Aku hanya diam seraya menatapnya.
“Oke, kalo memang Abang nggak bisa menemani. Nggak apa-apa. Aku masih bisa kok pergi sendiri.” Napas Lala terdengar turun-naik. Sepertinya ia mencoba menahan amarahnya. “Asal Abang tahu saja. Ini terakhir kalinya aku minta tolong ke Abang. Dan mulai besok, aku berjanji, aku nggak akan pernah lagi mengganggu Abang. Permisi.
Dan usai mengucapkan hal itu, Lala pun berdiri dari tempat duduknya dan bergegas meninggalkanku tanpa bisa kucegah.
Fuih. Kuhembuskan napas berulang kali. Ya, benar. Sejak malam itu, Lala benar-benar pergi dan tak pernah lagi 'menggangguku' dalam bentuk apapun juga.
Maafkan Abang, ya, La.
Ah. Penyesalan itu memang selalu datang kemudian. Dedikasi total pada karier ternyata harus mengorbankan seorang wanita yang begitu setia mendampingiku. Dan kini, setelah aku sekarat tak berdaya begini, barulah aku menyadari betapa pentingnya arti seorang Lala dalam kehidupanku.
Karmila Sudarmanto. Wanita itulah yang senantiasa memberiku semangat dalam usahaku menaklukkan kerasnya ibukota. Aku, si anak kampung seberang lautan, mencoba mengadu peruntungan dalam mengais rezeki di ibukota. Aku yang sarjana arsitektur dari sebuah perguruan tinggi negeri di Sumatera–yang sudah dianggap keren di kota kelahiranku, ternyata tidak ada apa-apanya di sini. Sering kali aku malah dianggap remeh dan dipandang sebelah mata oleh rekan-rekan kerja di awal karirku di Triguna Jaya. Dianggap tak penting dan hanya anak kampung biasa yang baru mengenal ibukota. Beragam bully-an aku terima dan itu sempat membuatku down dan ingin segera angkat kaki pulang ke kampung halaman.

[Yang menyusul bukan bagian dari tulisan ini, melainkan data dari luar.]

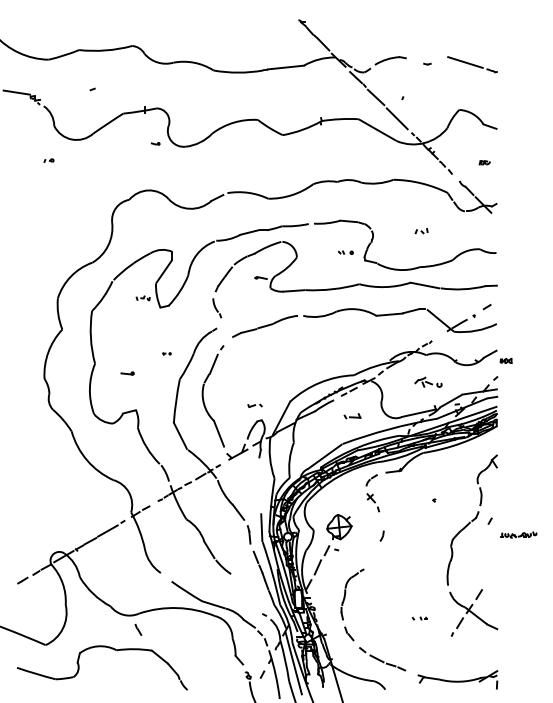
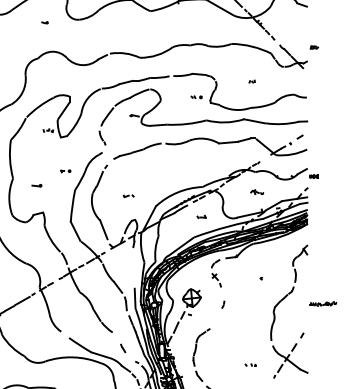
part: (155, 143) -> (44, 22), moved
part: (484, 162) -> (314, 47), moved
part: (421, 231) -> (252, 81), size x0.62
part: (166, 353) -> (65, 171), size x1.67
part: (428, 381) -> (257, 191), size x0.62
part: (254, 405) -> (128, 195), moved
part: (352, 415) -> (201, 216), size x0.71
line: (489, 520) -> (301, 335), moved
line: (138, 629) -> (123, 348), moved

Tapi berkat Lala, aku berani tampil percaya diri untuk membuktikan kemampuanku. Perlahan, aku pun mulai menapaki sayap di salah satu perusahaan developer properti ternama di kota ini. Hingga puncaknya, aku akhirnya dipercaya oleh perusahaan untuk masuk ke dalam Tim Five Star untuk pengajuan proposal tender pendirian resort hotel yang diadakan oleh Kementerian Pariwisata.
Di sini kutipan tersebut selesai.